(Exercise aim):
Take from the listing each line that has the string "worn".

(Listed records):
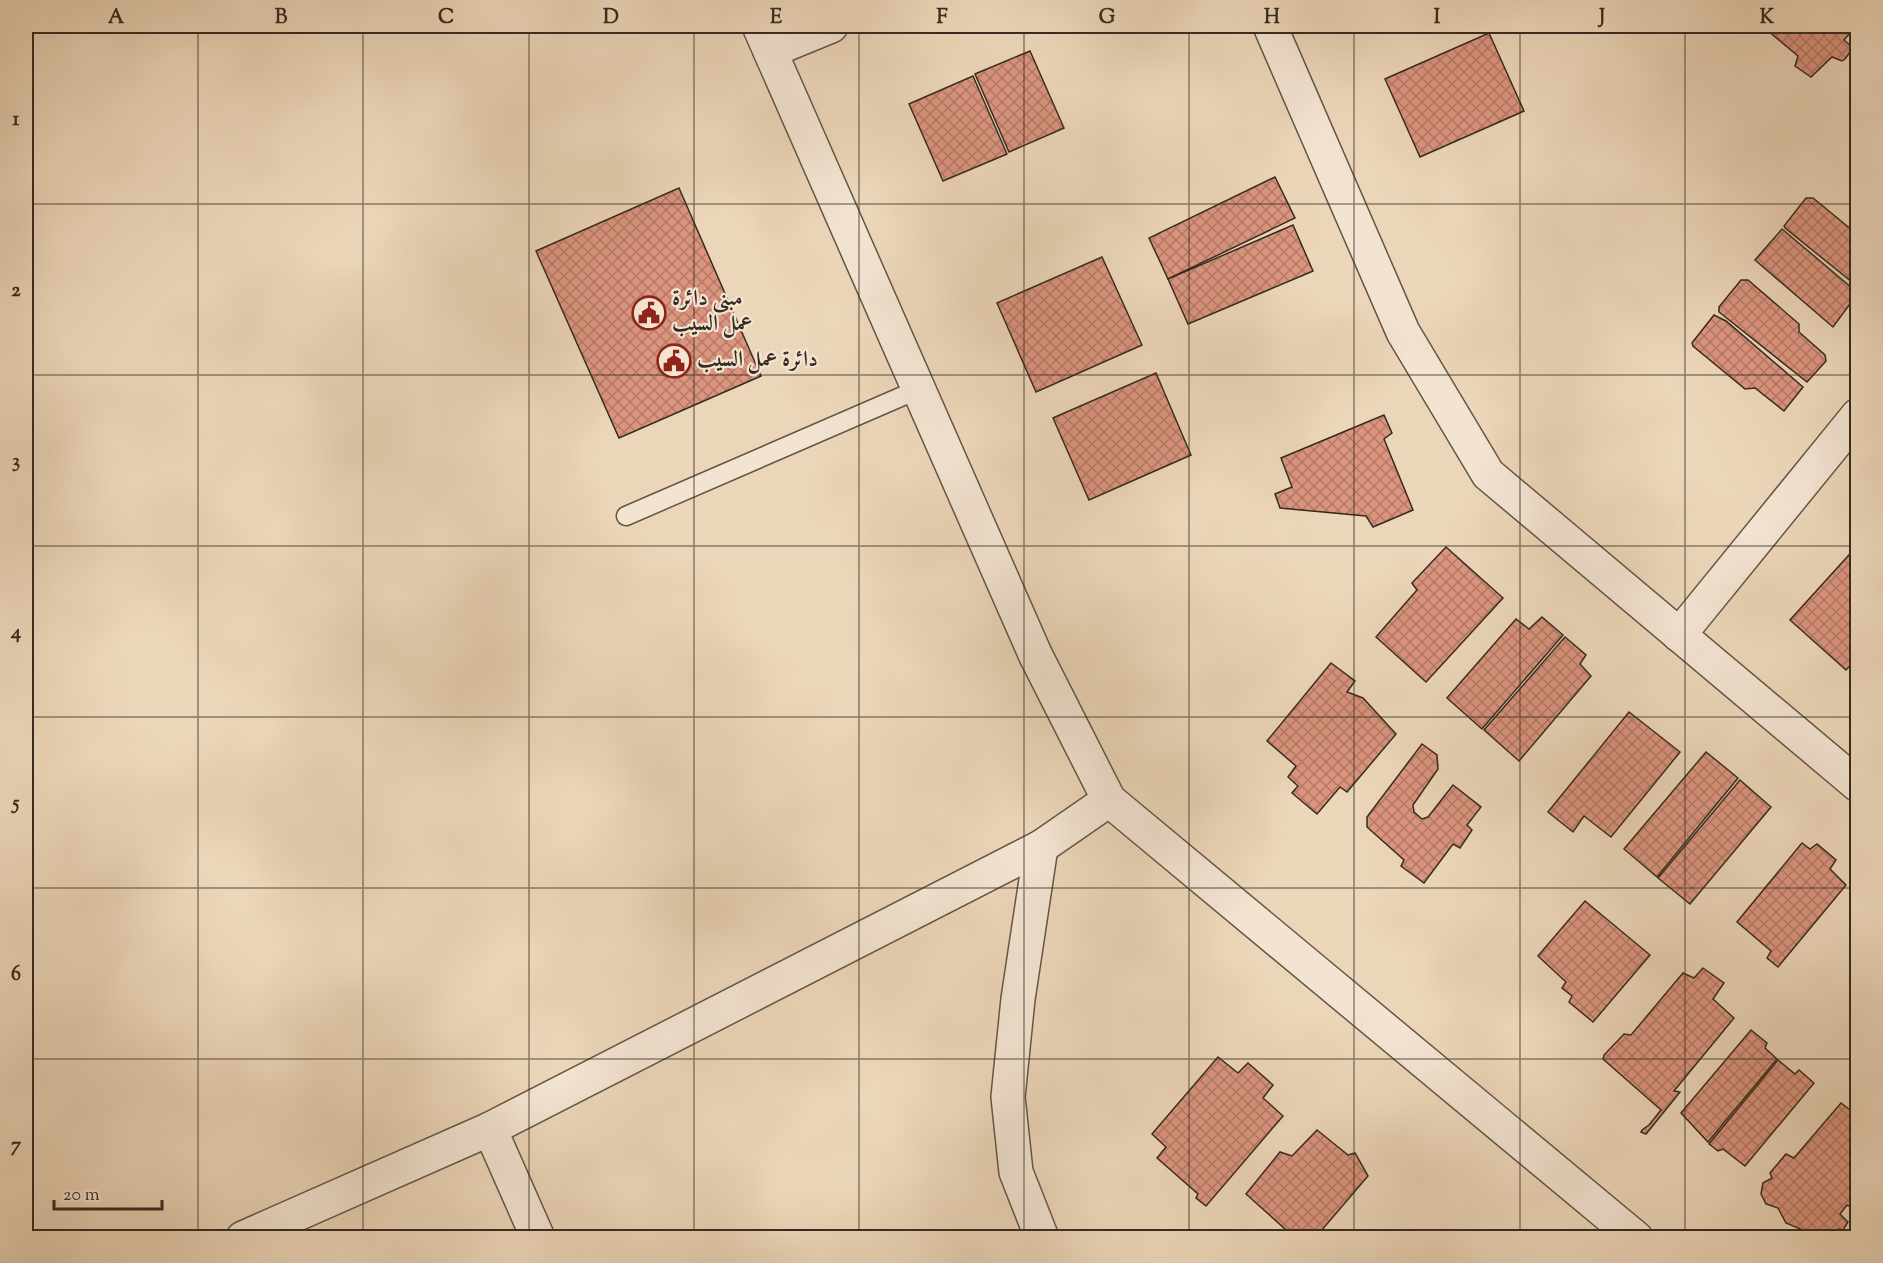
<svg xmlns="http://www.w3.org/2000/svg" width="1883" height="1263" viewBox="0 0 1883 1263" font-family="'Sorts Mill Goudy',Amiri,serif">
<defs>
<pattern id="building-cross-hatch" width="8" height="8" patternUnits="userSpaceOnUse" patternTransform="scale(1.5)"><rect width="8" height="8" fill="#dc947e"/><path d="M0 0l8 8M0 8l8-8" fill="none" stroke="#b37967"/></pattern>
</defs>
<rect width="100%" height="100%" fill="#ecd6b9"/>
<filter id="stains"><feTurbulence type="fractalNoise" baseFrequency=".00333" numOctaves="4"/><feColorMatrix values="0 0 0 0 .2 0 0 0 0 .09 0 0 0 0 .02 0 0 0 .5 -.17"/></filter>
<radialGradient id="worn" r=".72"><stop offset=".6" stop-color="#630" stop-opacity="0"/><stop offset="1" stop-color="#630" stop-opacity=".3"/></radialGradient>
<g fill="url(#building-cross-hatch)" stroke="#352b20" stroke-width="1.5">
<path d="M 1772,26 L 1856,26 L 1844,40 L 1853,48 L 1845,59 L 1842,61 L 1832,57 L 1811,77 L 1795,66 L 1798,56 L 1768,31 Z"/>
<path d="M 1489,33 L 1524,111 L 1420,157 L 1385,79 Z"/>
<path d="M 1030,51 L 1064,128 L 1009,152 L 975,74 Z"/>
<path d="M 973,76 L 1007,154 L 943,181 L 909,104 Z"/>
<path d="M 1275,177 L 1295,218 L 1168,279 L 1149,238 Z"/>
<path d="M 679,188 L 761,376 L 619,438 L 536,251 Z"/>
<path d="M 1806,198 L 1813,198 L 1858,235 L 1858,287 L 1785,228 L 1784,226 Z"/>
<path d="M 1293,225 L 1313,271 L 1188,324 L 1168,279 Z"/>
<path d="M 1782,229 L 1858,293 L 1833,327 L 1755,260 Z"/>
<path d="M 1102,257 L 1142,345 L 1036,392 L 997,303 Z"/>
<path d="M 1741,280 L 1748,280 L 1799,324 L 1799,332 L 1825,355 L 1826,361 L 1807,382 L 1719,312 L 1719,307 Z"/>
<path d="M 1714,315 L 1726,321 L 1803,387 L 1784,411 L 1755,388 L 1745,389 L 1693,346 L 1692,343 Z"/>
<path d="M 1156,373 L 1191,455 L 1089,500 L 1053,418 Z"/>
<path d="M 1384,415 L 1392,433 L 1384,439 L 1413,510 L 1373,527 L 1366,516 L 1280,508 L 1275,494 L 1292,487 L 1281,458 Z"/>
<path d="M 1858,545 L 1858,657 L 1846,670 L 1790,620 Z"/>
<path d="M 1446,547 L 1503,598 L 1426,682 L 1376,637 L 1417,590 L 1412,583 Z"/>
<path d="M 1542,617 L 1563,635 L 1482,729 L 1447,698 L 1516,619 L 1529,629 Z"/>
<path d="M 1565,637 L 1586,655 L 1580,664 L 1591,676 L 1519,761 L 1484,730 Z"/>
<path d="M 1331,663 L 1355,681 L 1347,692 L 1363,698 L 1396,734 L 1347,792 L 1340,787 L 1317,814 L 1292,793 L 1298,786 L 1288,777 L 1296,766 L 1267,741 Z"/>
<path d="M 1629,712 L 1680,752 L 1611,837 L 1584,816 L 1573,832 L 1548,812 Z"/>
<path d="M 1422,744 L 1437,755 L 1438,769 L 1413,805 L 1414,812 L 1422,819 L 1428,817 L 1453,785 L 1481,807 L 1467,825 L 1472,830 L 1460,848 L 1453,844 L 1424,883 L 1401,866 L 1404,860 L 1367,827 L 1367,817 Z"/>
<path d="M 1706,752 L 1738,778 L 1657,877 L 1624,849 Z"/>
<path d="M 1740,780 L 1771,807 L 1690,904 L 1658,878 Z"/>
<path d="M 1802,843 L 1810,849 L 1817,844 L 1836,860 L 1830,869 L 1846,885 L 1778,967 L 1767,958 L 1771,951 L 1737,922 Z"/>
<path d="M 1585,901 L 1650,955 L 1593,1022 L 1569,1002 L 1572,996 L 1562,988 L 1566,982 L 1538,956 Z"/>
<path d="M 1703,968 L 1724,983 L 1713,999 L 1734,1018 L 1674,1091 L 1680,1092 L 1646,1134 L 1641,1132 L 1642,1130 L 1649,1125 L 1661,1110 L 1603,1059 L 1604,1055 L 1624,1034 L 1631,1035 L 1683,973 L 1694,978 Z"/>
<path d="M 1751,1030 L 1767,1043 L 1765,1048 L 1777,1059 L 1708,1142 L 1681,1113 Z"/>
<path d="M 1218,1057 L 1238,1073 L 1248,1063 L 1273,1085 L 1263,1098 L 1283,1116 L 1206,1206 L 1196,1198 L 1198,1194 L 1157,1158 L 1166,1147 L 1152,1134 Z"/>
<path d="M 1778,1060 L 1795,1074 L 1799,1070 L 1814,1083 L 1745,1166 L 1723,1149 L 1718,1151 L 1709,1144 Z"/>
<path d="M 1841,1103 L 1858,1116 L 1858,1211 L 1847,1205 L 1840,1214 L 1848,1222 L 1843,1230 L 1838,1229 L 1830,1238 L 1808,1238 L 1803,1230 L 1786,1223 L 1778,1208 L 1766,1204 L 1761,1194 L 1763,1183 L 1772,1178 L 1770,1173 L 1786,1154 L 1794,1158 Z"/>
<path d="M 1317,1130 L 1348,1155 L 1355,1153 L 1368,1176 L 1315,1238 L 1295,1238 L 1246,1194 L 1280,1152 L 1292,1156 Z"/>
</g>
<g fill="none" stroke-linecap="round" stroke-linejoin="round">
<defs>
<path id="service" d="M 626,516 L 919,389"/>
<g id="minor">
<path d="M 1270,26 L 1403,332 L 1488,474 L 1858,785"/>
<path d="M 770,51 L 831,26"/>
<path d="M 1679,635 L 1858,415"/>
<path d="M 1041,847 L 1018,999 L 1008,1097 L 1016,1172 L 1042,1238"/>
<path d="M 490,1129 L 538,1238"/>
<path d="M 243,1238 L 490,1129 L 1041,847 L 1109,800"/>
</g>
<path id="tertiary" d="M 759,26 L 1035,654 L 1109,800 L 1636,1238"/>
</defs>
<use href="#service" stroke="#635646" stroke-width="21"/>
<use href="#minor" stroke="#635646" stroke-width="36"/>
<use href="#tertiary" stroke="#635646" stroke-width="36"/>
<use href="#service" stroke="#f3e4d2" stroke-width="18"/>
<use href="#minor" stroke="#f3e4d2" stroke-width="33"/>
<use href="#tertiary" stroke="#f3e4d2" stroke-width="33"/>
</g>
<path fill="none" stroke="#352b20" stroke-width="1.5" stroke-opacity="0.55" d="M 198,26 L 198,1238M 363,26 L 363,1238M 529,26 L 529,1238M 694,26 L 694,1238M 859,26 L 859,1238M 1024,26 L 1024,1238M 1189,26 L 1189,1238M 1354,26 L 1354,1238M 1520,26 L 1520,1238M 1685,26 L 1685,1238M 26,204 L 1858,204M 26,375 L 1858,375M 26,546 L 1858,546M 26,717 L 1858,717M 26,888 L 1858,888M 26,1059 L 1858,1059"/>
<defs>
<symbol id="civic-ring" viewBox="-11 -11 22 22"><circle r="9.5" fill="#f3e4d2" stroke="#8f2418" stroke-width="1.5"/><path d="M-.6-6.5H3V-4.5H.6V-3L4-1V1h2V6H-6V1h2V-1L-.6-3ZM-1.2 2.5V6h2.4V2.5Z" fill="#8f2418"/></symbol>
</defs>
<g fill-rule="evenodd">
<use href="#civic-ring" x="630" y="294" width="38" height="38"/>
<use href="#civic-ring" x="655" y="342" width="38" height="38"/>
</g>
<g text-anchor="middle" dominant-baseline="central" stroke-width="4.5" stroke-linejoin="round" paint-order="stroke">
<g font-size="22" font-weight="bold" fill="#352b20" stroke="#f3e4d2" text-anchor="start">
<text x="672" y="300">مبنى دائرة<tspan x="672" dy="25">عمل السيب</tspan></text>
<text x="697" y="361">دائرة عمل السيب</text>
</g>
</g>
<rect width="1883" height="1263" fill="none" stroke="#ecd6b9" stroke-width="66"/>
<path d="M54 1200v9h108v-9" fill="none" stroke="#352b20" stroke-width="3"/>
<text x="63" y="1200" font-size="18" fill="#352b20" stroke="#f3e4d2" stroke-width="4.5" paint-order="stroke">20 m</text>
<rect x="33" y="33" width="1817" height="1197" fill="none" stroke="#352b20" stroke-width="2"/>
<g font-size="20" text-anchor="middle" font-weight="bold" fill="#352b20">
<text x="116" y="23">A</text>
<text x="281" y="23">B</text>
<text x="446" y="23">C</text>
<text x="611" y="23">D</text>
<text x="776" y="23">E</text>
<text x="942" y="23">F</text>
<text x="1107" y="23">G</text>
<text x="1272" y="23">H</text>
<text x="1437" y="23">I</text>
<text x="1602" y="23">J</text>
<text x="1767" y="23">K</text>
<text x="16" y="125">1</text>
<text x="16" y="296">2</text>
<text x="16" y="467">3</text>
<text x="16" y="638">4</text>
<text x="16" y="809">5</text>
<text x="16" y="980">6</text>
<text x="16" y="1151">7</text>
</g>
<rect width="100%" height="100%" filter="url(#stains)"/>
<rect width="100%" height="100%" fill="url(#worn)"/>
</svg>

(Solved exercise):
<radialGradient id="worn" r=".72"><stop offset=".6" stop-color="#630" stop-opacity="0"/><stop offset="1" stop-color="#630" stop-opacity=".3"/></radialGradient>
<rect width="100%" height="100%" fill="url(#worn)"/>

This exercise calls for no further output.